Fairyland has it all: magic, witches (who only tell the future, everything else is done by other magical folk), a Wyverary (a Wyvern whose father was a Library), herds of bicycles (properly called velocipedes), a province where it is always Autumn, and Pandemonium, a constantly moving capital city that relocates according to the needs of narrative. It’s fantastic and whimsical and not a little dangerous and I totally fell in love with it. In this second book, you get to meet its shadow: Fairyland-Below.

When we left our heroine, September, at the end of the last book, she had just returned from her first adventure in Fairyland, having made some friends, defeated the tyrant Marquess, and lost her shadow. Now, a year later, September is eagerly anticipating her return to Fairlyland, where her friends will be wating for her and, of course, all will be well. She’ll have adventures and explore and not have to worry herself about Local Politicks. It will be a grand time.

But of course, nothing is ever so simple in Fairyland, and September’s shadow has been busy. She’s become Halloween, the Hollow Queen, ruler of Fairyland-Below, and is intent on doing anything she wants, and damn the consequences.

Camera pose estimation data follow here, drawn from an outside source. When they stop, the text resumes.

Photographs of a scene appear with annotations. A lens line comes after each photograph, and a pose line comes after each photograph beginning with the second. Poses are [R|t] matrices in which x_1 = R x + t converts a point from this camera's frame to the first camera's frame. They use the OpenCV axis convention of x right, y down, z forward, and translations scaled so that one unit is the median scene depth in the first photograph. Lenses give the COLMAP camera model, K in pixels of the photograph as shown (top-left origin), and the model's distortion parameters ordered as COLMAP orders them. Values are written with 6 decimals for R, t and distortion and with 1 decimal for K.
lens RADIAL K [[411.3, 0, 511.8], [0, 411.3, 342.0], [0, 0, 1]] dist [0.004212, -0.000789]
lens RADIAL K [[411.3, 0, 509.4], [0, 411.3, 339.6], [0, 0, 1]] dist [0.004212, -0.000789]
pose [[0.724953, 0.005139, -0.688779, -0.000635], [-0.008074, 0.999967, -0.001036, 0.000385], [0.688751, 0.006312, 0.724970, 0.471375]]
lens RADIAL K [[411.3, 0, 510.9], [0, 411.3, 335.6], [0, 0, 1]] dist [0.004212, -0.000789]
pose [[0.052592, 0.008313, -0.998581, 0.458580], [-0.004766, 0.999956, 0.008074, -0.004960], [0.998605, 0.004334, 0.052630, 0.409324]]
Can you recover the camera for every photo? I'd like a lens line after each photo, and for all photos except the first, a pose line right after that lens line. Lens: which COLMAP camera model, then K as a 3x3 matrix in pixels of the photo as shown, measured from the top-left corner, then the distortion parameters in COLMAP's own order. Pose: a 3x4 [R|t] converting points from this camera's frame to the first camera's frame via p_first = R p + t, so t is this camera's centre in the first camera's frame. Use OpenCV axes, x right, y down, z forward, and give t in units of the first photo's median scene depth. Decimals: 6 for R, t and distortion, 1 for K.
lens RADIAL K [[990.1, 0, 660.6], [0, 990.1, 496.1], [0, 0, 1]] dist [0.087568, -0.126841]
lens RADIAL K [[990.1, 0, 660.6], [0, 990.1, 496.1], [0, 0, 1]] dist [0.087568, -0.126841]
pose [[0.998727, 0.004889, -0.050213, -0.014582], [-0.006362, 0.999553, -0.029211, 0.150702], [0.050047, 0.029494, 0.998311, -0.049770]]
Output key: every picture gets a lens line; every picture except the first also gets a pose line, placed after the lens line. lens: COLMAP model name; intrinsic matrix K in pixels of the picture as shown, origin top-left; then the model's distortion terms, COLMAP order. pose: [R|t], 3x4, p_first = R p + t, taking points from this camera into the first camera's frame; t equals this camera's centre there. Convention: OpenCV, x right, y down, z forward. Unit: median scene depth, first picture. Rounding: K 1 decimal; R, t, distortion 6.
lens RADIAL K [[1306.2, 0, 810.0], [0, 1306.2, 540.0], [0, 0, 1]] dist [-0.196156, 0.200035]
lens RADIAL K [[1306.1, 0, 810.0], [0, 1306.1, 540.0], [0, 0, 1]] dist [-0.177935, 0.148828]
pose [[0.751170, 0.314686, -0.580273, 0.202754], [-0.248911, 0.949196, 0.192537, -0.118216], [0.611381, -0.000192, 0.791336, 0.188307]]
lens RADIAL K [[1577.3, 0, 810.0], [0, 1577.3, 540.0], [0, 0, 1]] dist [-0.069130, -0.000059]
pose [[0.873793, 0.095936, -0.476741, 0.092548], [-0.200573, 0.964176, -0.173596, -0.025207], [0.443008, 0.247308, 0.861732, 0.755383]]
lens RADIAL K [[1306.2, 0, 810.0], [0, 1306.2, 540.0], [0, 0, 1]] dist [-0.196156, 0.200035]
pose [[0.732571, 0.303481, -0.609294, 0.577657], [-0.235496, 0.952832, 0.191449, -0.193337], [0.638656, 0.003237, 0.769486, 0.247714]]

This is an excellent sequel in that it builds on the framework the previous book established, further developing characters we’ve already come to know and love–although, this being Fairyland-Below, where everything is slantwise and upside-down, the people there are not always quite what they seem. The book is darker and more serious in some ways than its predecessor, because September is growing up. She’s thirteen, and she’s beginning to develop a heart (in the first book, she, like most children, was Somewhat Heartless). She has to deal with the consequences of her actions and clean up the mess she–and her shadow–have caused in Fairyland, both Above and Below. September comes to Fairyland this time around thinking she knows how things work, since she’s been there before, but she quickly realizes that’s not the case. Even though she has friends with her, in some ways September is much more on her own during her Quest in this book, and it’s great to watch her deal with each twist the story throws at her, and roundly tell off anyone who tries to tell her that she can’t do things for herself.

Of course, even with all the darkness of Fairyland-Below, there’s plenty of enchantment and fun as well, with lots of new quirky characters and bits of Fairyland trivia. The ending is clever and unexpected and somewhat heartbreaking and utterly wonderful. In short, I loved this book just as much as the first one, and if you are even slightly interested in fantastic literature or fairy tales, you should read both immediately.